The deaths in the 1990s of their charismatic lead singer Rob Tyner and maverick guitarist Fred "Sonic" Smith, seemed to prevent any possibility of an MC5 revival despite the group's standing in the rock pantheon. However, Davis, Kramer and Thompson reunited in 2003 as DKT/MC5 with a revolving cast of guitarists and vocalists – including The Damned's Dave Vanian, Lemmy of Motörhead and Handsome Dick Manitoba of The Dictators.
Born in Detroit in 1943, Michael Davis was the son of Yugoslavian and Irish immigrants. In the 1950s his father forbade him to listen to rock'n'roll but the resourceful youngster tuned in to the radio when his parents were out. After graduating from high school in 1961, he studied fine arts at Michigan's Wayne State University. Inspired by Bob Dylan, he dropped out with the intention of becoming a folk musician, and began singing while accompanying himself on guitar and harmonica. During a short-lived first marriage he lived in Florida and New York before returning to Detroit, where he met the other members of the embryonic MC5.
In the mid-'60s, their garage-band repertoire consisted of Rolling Stones, Yardbirds, Kinks and Them covers, but under Sinclair's guidance they began incorporating free jazz elements and moving into the realms of agitprop. Davis was less enamoured of the improvisational and confrontational approach than his band-mates but recognised the power of the Kick Out The Jams live recording. "I remember being aware, while it was happening, how much power I possessed in what I was doing," he explained. "I could literally project my feelings and reach everybody in the room, and how immensely powerful it felt. "
Davis contributed to the bulk of the writing for Kick Out The Jams and Back In The USA, the album produced by future Bruce Springsteen associate Jon Landau in 1970. By the following year's High Time, the MC5 had eschewed the collective songwriting method and, by his own admission, Davis had fallen into "a pattern of substance abuse" that would lead to his exit from the band and an eventual jail term in the 1970s.

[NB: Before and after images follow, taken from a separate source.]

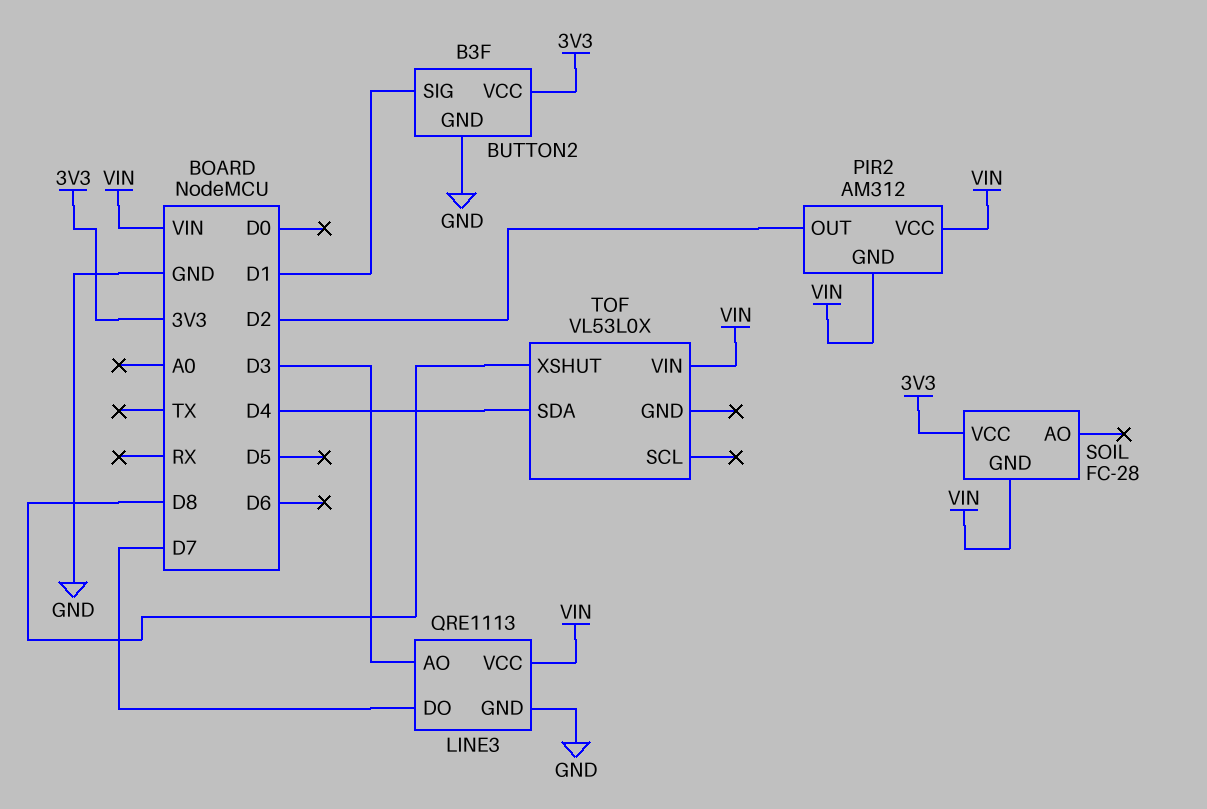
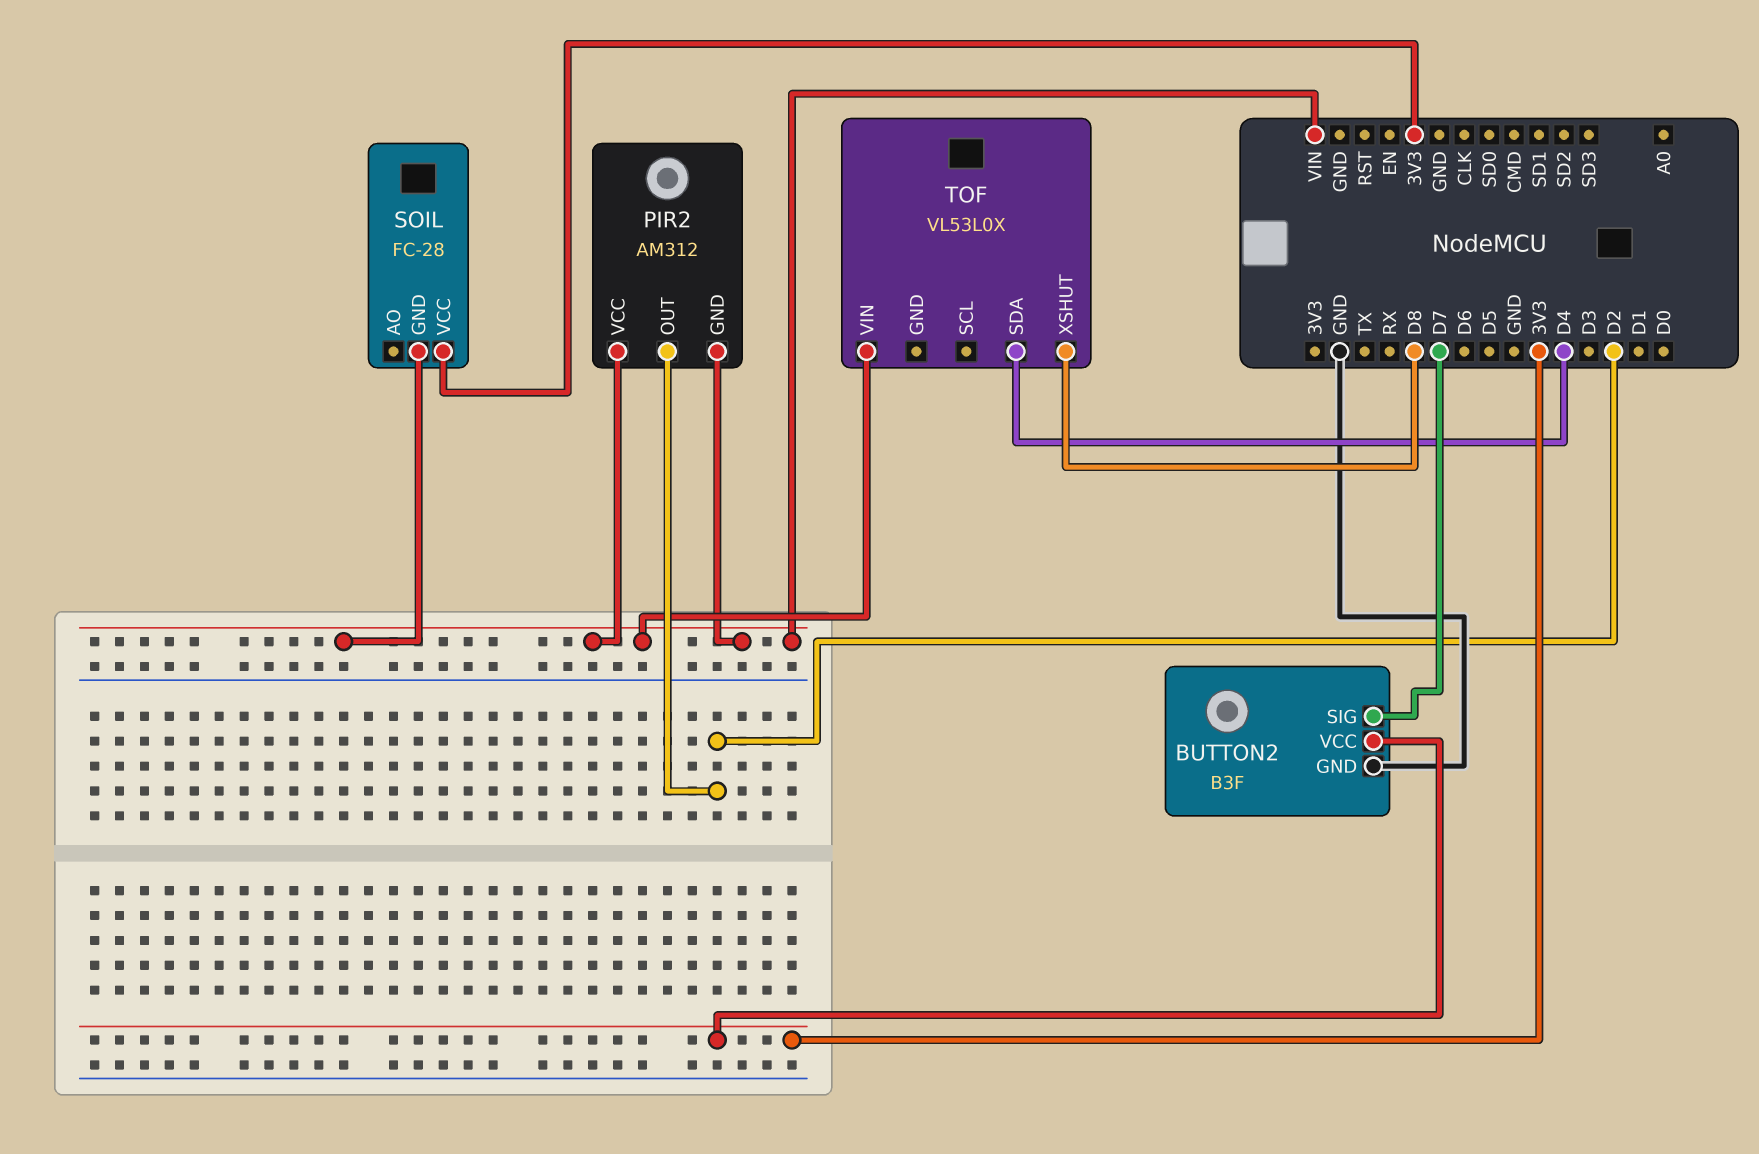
BUTTON2 pin SIG: D1 -> D7
LINE3: QRE1113 -> none
LINE3 pin AO: D3 -> none
LINE3 pin DO: D7 -> none
LINE3 pin GND: GND -> none
LINE3 pin VCC: VIN -> none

He subsequently joined Destroy All Monsters, which also featured the Stooges guitarist Ron Asheton, and issued three singles on the British independent label Cherry Red. In the 1990s he moved to Tucson, Arizona, where he played with Blood Orange and Rich Hopkins & The Luminarios. Over the last four decades, he had returned to painting and produced abstract works inspired by his love of the desert. Following a motorbike crash in Los Angeles in May 2006 he set up The Music Is Revolution Foundation, a non-profit organisation aiming to raise funds and awareness and promote the cultural and therapeutic qualities of music in schools. He died of liver failure.
"The MC5 was a phenomenon, maybe a social phenomenon in a way," he said. "We were a product of the times. The whole explosion of British bands and different styles and the melding of rhythm and blues and rock'n'roll and pop art and mod ... It was like being sent into a laboratory of ideas, time to experiment. Everything you did was ground-breaking work, because rock'n'roll was so young back then."
Michael Davis, bassist, songwriter and artist: born Detroit 5 June 1943; twice married (three sons, one daughter); died Chico, California 17 February 2012.